Now I guess underlying this is the idea that the central issue with building computer systems is ultimately how to relate information to humans in ways they will understand. (I want to use the dreaded word "empower" here, to my shame.) That includes developers, but developers are only the initial target group, not the only ones.

5 Comments

Dan McCreary
2007-07-05 15:09:01
Are you saying that Schematron should replace XML Schemas or should they just supplement XML Schemas?


We use XML Schemas extensively to capture document structure. We empower our users to draw "pictures" using XMLSpy that become the requirements for the structure of a document.


XML Schemas seem to be a very fast way to validate XML documents. I just finished up a project that we validated over 100,000 documents in under two minutes using XML Schema.


But XML Schemas do have their limitations. And perhaps this is OK. Little languages promote separation of concerns. So why not just add Schematron as a separate pass for validating complex business rules where the rules are not just leaf-level checks but are complex XPath expressions.

Phil Fearon
2007-07-05 16:03:07
Whether a standard 'wins' is sometimes more down to the availability of tools that support the standard, or the role for which the standard is promoted (the 'killer app'), rather than the technical merits of the standard itself.
I mention this because I'm a fan of 'as-you-type' validation at the editing front end, so document authors get useful warnings if data structure in their document is inconsistent with business rules etc before they publish. Schematron's flexibility seems to lend itself well to this and it would be good to see more tools that assist with this.
Rick Jelliffe
2007-07-08 00:04:34
Dan: In the short term, of course they will only supplement for most people, who have lined up for the grammar Kool-Aid. And, yes, separation of concerns is one good thing in the trade-off; but unified models also have good aspects too.
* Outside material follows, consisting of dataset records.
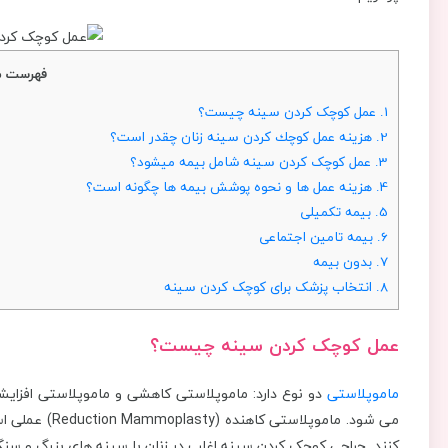
فهرست م
1.
عمل کوچک کردن سینه چیست؟
2.
هزينه عمل كوچك كردن سينه زنان چقدر است؟
3.
عمل کوچک کردن سینه شامل بیمه میشود؟
4.
هزینه عمل ها و نحوه پوشش بیمه ها چگونه است؟
5.
بیمه تکمیلی
6.
بیمه تامین اجتماعی
7.
بدون بیمه
8.
انتخاب پزشک برای کوچک کردن سینه
عمل کوچک کردن سینه چیست؟
ماموپلاستی
دو نوع دارد: ماموپلاستی کاهشی و ماموپلاستی افزا
می شود. ماموپل
کنند. جراحی کوچک کردن سینه اغلب در زنان با سینه های بزرگ و سنگی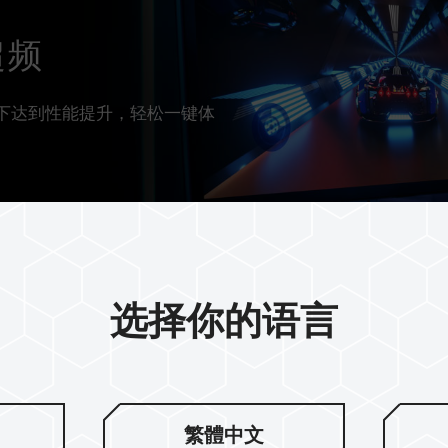
超频
容性下达到性能提升，轻松一键体
选择你的语言
繁體中文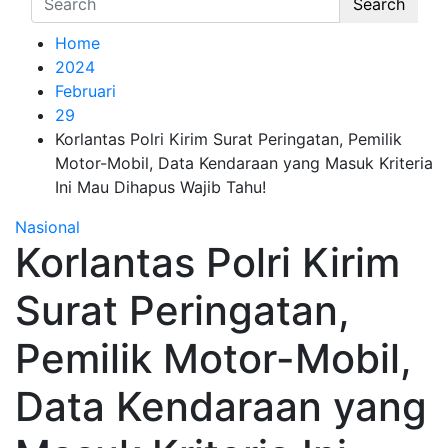
Search
Home
2024
Februari
29
Korlantas Polri Kirim Surat Peringatan, Pemilik
Motor-Mobil, Data Kendaraan yang Masuk Kriteria
Ini Mau Dihapus Wajib Tahu!
Nasional
Korlantas Polri Kirim
Surat Peringatan,
Pemilik Motor-Mobil,
Data Kendaraan yang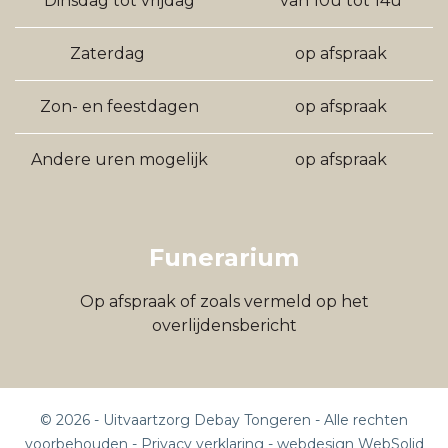
Dinsdag tot vrijdag
van 10u tot 14u
Zaterdag
op afspraak
Zon- en feestdagen
op afspraak
Andere uren mogelijk
op afspraak
Funerarium
Op afspraak of zoals vermeld op het
overlijdensbericht
©
2026
- Uitvaartzorg Debay Tongeren - Alle rechten
voorbehouden -
Privacy verklaring
-
webdesign WebSolid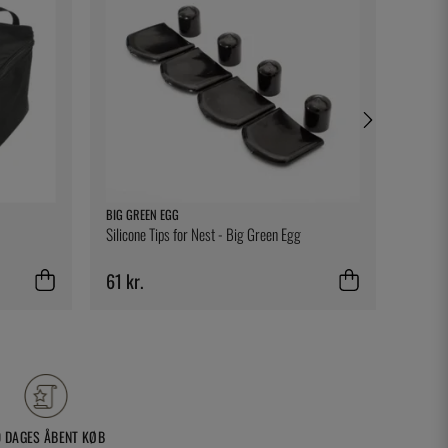
BIG GREEN EGG
KASAI
Silicone Tips for Nest - Big Green Egg
Ekstra 
61 kr.
522 k
0 DAGES ÅBENT KØB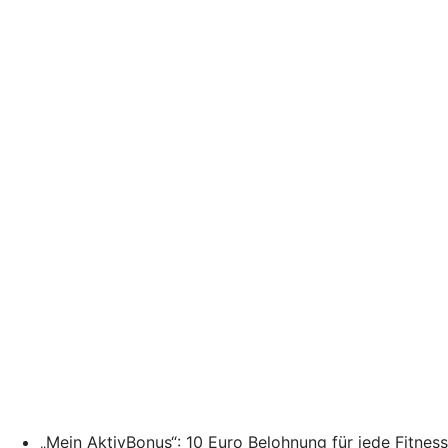
„Mein AktivBonus“: 10 Euro Belohnung für jede Fitne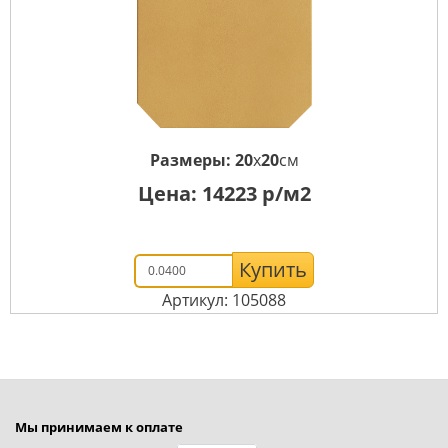
Размеры:
20
x
20
см
Цена:
14223
р/м2
Купить
Артикул: 105088
Мы принимаем к оплате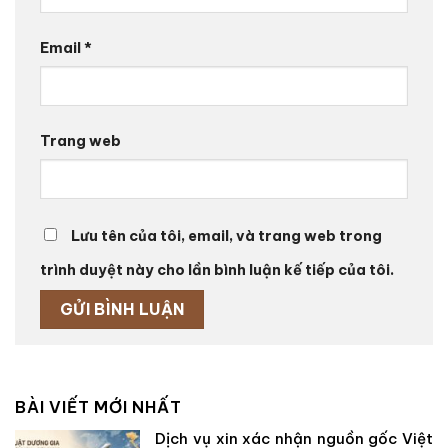
Email
*
Trang web
Lưu tên của tôi, email, và trang web trong
trình duyệt này cho lần bình luận kế tiếp của tôi.
BÀI VIẾT MỚI NHẤT
Dịch vụ xin xác nhận nguồn gốc Việt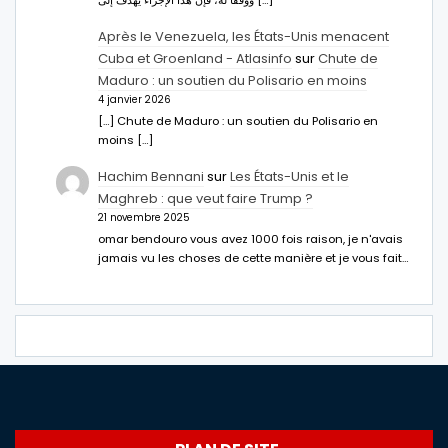
ووفقا له، فإن هذا الإجراء يهدف إلى […]
Après le Venezuela, les États-Unis menacent
Cuba et Groenland - Atlasinfo
sur
Chute de
Maduro : un soutien du Polisario en moins
4 janvier 2026
[…] Chute de Maduro : un soutien du Polisario en
moins […]
Hachim Bennani
sur
Les États-Unis et le
Maghreb : que veut faire Trump ?
21 novembre 2025
omar bendouro vous avez 1000 fois raison, je n'avais
jamais vu les choses de cette manière et je vous fait…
But in the long-term, I think the whole notion of validation will re-align itself along lines that Schematron also travels. (I am actually going to make a new blog article with material that I wrote in response, here.)


If you validated 100,000 in under two minutes, that is remarkable. Great! Which implementation of XSD and what sized document would be interesting, please? I would certainly expect that you have validated your validation process, by including a bad document at the end. There is a notorious flaw in XSD that if there is namespace error, it is possible for a document to be marked valid but not actually checked against any schema.

piers
2007-07-10 13:19:33
Grammars are hierarchical, so they implicitly attempt to provide a complete and hegemonic definition of potential data. If and when they fail to do so, or you find yourself in a situation where the same potential data has been defined (differently) by two groups of people, a system like Schematron provides a very timely partial solution. I have found one of the great things about Schematron is it allows for a separation between technical and business constraints on data, for instance, so that multiple working groups can develop partial solutions to their data needs. Is it necessary to begin with a grammar, and add shots of Schematron to the boilermaker as required? Likely not, but it is understandable if people cling to the illusion of a perfect definition that a grammar presents.
Rick Jelliffe
2007-07-10 22:43:39
Piers: Yes, any modeling abstraction (grammars, paths) has will be suitable for *something* (every dog has its day!) The thing is figuring out what the problem that actually needs addressing is. My feeling is that the problem is how to convey (and therefore how to capture or specify) meaningful domain-specific messages about documents to humans and other agents. XSD and the other grammar-based lamguages (as currently formulated) clearly addresses other issues and just has hand-flapping about the human aspect.